### PASSAGE SHOWN
== Segment start ==
04-using-github-with-the-platform.Rmd

# Using Github with the platform{#github}

Before you can use Github with R Studio or Jupyter, you need to connect them together by creating an 'ssh key'.  Full guidance is [here](https://moj-analytical-services.github.io/platform_user_guidance/introduction.html#configure-git-and-github)

Github enables you to collaborate with colleagues on code and share you work with them. It puts your code in a centralised, searchable place. It enables easier and more robust approaches to quality assurance, and it enables you to version control your work.  More information about the benefits of Github can be found [here](https://moj-analytical-services.github.io/platform_user_guidance/annexes.html#what-are-the-benefits-of-github-and-why-do-we-recommend-it).

If you are new to Git and Github, it is worth clarifying the difference between Git and Git**hub**. Git is the software that looks after the version control of code, whereas Github is the website on which you publish and share your version controlled code. In practice this means you use Git to track versions of your code, and then submit those changes to Github.
== Segment end ==
### RAW DATA
== Segment start ==
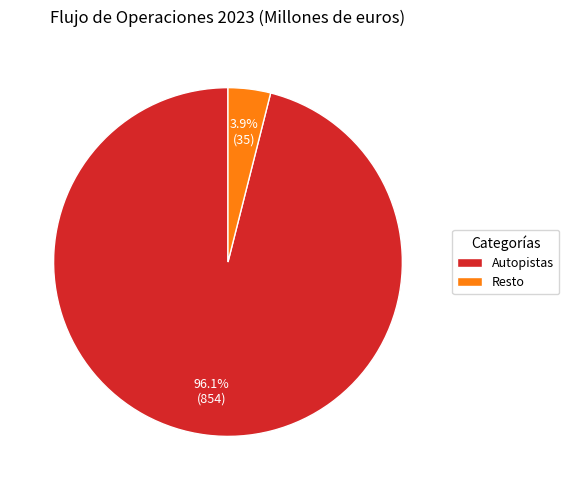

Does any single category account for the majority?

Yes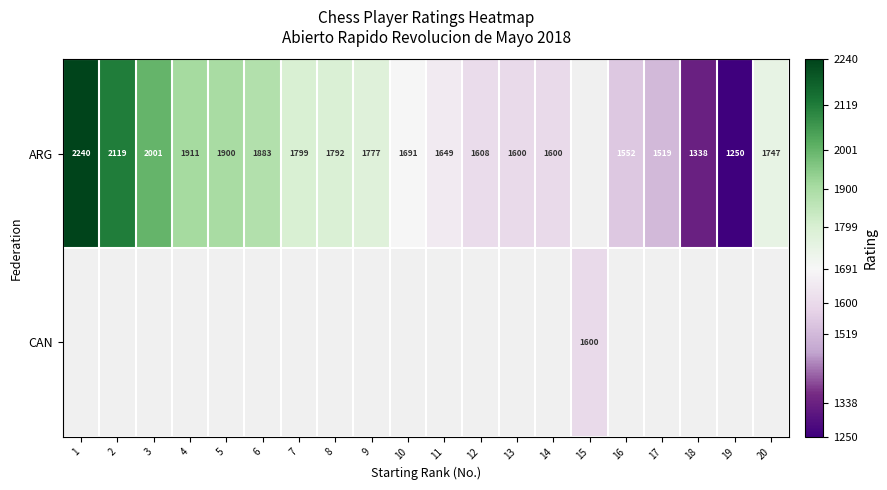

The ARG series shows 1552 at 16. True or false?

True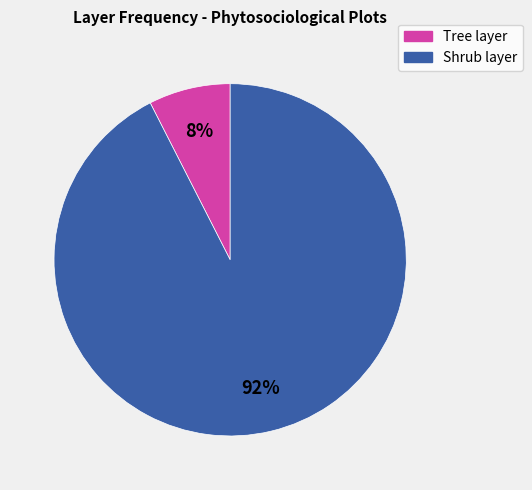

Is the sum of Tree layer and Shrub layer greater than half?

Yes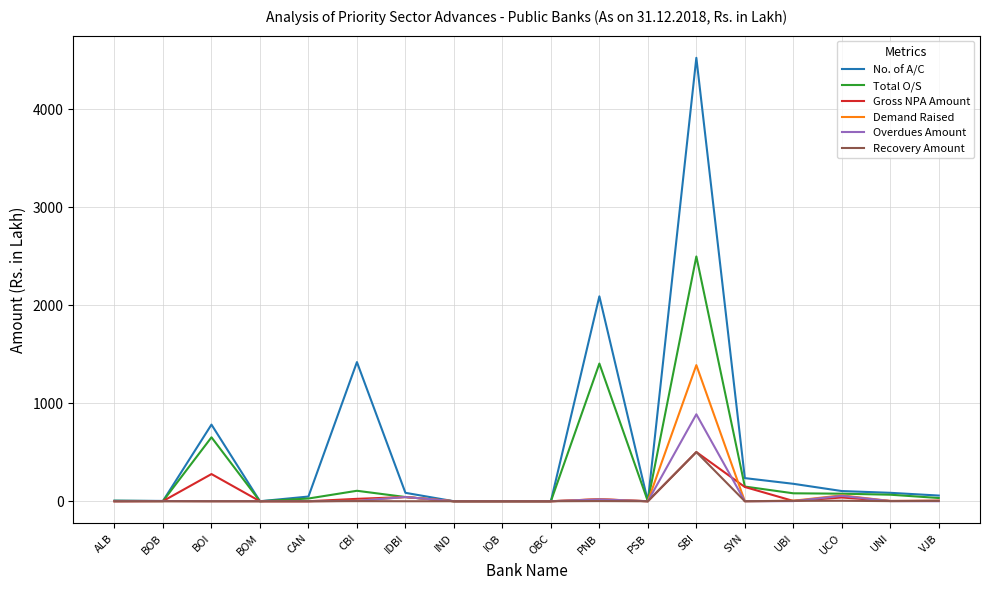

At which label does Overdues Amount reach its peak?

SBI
== Segment end ==
== Segment start ==
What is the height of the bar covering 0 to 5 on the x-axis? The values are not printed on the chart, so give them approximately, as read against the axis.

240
== Segment end ==
### ACTIVITY A
List every piece of software or website named in the passage on using Github with the platform.
### ACTIVITY B
Reproduce the stretch of the passage on using Github with the platform from "If you are new" through "changes to Github.".

### EXERCISE RESULT A
Github, R Studio, Jupyter, Git

### EXERCISE RESULT B
If you are new to Git and Github, it is worth clarifying the difference between Git and Git**hub**. Git is the software that looks after the version control of code, whereas Github is the website on which you publish and share your version controlled code. In practice this means you use Git to track versions of your code, and then submit those changes to Github.